Every line of the entries below that carries the string "wrist" should be copied.

» Supplied material

Start of Block

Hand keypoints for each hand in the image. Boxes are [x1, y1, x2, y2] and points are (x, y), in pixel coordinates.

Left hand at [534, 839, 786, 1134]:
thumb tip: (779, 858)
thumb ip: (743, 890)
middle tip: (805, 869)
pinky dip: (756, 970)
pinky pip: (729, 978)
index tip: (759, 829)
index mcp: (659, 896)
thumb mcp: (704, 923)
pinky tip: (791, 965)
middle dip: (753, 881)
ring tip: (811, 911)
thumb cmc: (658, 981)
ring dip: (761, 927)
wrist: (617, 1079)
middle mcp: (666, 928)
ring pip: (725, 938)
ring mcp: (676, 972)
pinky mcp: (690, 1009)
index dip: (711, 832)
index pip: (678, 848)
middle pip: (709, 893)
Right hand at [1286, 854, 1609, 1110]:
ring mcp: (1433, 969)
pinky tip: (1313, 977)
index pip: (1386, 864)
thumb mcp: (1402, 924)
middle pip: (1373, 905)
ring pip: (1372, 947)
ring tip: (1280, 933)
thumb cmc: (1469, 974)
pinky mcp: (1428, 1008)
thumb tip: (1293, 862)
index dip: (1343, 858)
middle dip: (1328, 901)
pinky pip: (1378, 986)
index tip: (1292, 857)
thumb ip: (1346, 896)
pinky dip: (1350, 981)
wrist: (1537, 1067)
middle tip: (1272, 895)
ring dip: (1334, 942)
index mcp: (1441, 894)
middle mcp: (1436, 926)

End of Block
Start of Block

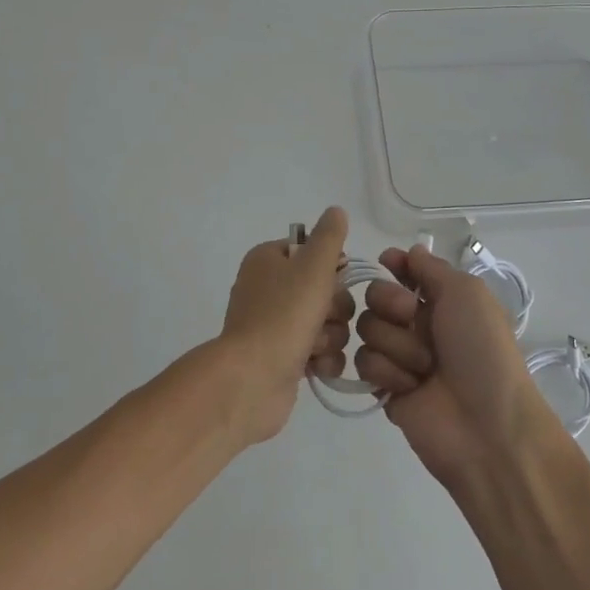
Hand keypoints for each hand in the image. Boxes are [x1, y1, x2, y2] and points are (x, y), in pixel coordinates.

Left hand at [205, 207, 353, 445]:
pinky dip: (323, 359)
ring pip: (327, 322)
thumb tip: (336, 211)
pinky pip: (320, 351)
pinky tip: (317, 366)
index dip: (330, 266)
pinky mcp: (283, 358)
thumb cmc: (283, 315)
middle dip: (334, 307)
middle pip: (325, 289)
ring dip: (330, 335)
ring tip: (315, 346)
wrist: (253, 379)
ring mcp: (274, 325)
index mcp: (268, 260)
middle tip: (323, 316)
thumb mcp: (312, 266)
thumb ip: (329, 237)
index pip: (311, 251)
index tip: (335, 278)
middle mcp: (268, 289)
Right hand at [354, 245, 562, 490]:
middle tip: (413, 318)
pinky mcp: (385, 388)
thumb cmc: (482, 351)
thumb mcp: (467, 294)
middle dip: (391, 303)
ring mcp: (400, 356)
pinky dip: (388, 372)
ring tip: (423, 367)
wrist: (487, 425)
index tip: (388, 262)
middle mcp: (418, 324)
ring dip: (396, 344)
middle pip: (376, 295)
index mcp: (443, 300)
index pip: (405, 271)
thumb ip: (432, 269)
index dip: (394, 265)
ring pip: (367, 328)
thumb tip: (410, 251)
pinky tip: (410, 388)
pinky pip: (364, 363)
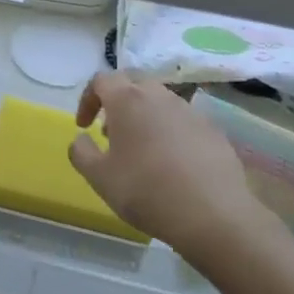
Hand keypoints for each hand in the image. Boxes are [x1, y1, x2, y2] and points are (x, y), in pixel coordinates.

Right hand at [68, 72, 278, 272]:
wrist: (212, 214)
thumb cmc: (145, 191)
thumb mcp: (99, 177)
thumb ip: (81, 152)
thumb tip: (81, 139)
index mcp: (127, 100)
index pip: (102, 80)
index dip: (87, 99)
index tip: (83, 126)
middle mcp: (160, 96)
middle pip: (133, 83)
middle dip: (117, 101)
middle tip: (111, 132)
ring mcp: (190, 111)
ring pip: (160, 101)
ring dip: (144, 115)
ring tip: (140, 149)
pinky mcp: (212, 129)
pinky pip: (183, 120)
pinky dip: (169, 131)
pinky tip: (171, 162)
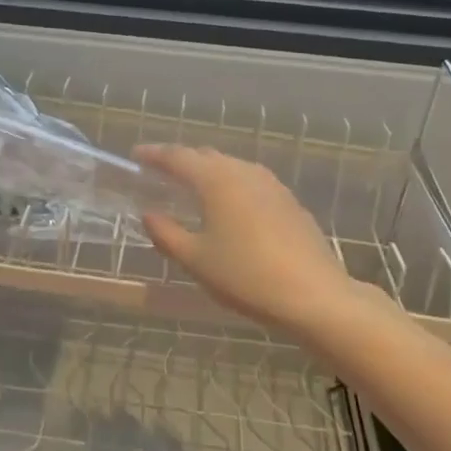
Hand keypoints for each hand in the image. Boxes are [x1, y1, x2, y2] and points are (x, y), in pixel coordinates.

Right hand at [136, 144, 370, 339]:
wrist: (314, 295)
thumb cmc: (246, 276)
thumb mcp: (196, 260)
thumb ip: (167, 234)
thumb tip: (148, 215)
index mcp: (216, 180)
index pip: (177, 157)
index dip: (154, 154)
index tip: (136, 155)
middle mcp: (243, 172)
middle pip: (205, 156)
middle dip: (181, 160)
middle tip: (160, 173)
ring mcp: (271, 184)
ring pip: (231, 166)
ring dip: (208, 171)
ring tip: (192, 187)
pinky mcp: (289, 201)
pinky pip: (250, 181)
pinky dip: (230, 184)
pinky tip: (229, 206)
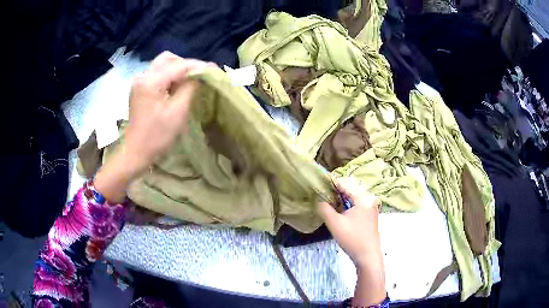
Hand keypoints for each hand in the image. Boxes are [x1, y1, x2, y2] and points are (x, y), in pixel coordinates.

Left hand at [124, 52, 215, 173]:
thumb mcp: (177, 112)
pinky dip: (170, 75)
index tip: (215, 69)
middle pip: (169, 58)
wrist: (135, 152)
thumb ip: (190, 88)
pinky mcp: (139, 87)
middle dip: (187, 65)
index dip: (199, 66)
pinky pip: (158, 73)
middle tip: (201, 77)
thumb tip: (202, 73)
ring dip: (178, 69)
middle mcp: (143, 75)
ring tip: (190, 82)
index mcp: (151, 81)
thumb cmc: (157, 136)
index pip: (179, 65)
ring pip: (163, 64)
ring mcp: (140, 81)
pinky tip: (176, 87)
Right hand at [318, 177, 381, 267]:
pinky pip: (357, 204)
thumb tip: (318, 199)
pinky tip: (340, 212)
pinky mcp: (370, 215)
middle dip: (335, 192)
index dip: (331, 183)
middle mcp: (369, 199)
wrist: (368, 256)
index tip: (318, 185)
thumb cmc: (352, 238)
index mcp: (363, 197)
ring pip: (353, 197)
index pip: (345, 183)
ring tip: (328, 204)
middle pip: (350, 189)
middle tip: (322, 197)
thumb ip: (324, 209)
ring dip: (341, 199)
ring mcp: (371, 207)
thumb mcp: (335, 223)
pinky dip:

End of Block
Start of Block

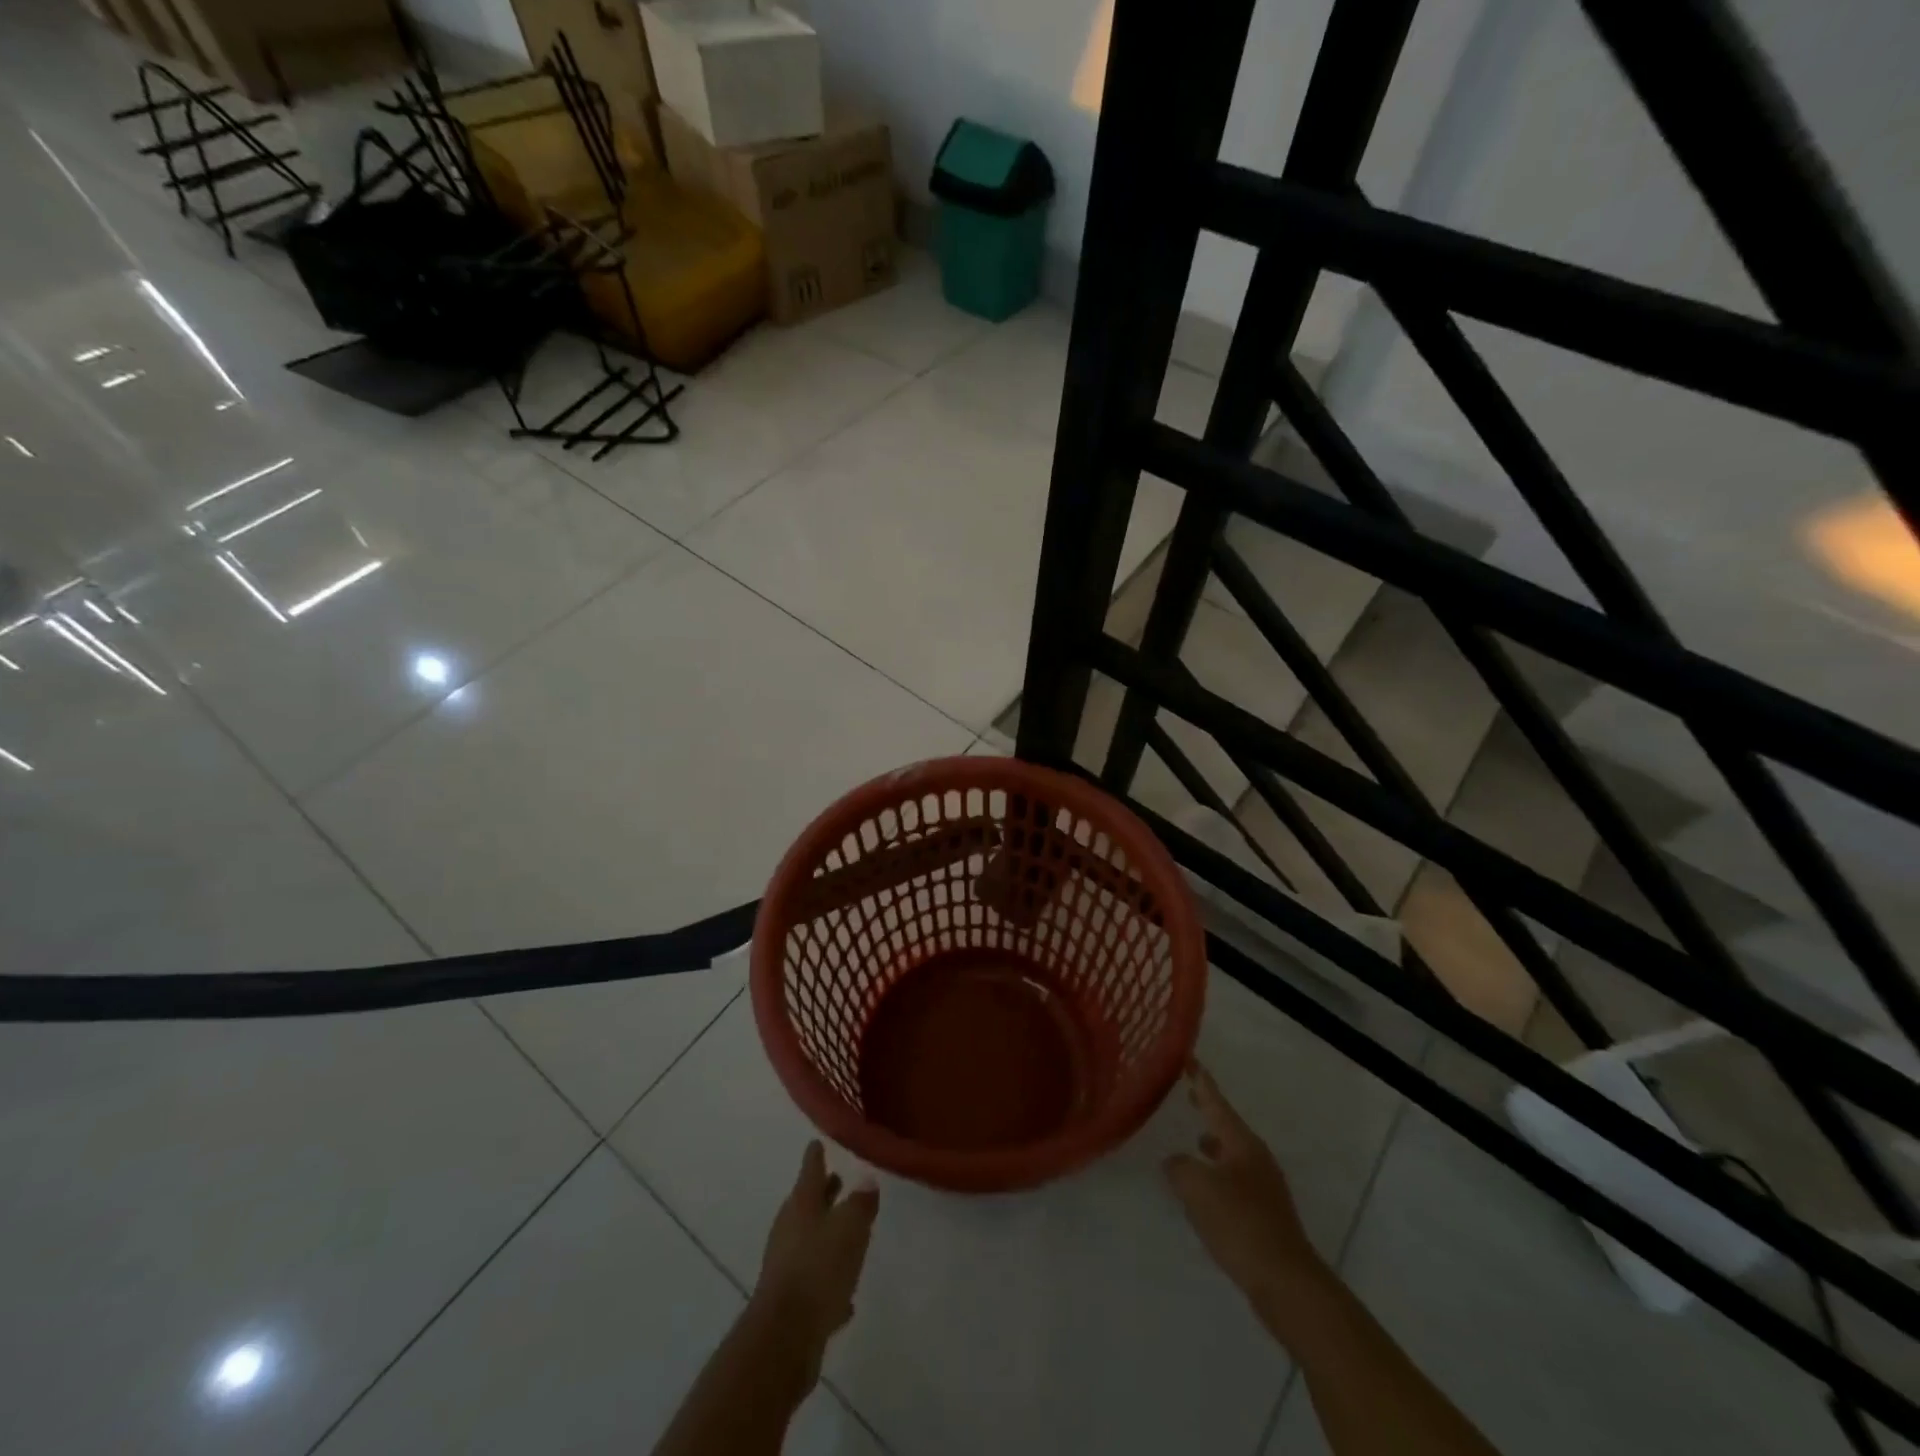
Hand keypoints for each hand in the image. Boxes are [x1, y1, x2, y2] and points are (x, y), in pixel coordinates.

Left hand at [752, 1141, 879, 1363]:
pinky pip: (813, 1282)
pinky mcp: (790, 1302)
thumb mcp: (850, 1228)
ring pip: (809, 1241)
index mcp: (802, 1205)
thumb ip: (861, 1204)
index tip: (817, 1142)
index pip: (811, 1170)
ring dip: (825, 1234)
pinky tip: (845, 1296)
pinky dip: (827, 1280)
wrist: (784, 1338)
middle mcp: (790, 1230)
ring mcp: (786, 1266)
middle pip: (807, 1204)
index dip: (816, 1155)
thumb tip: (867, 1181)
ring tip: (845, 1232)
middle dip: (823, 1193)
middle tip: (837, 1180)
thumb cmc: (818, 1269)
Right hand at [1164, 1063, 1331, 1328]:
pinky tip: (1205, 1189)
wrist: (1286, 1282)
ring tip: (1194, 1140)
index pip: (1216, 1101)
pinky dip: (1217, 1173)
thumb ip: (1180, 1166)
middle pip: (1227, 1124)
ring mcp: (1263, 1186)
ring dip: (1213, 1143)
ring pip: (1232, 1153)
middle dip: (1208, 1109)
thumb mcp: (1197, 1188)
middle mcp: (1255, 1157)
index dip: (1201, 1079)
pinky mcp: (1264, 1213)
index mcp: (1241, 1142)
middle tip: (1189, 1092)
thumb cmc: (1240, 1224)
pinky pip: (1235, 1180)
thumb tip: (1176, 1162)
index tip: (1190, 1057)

End of Block

» Response area
wrist: (617, 1079)
wrist: (1537, 1067)
wrist: (253, 379)
wrist: (487, 425)
wrist: (212, 214)
wrist: (314, 295)
wrist: (135, 152)
wrist: (368, 256)
wrist: (784, 1338)
wrist: (1286, 1282)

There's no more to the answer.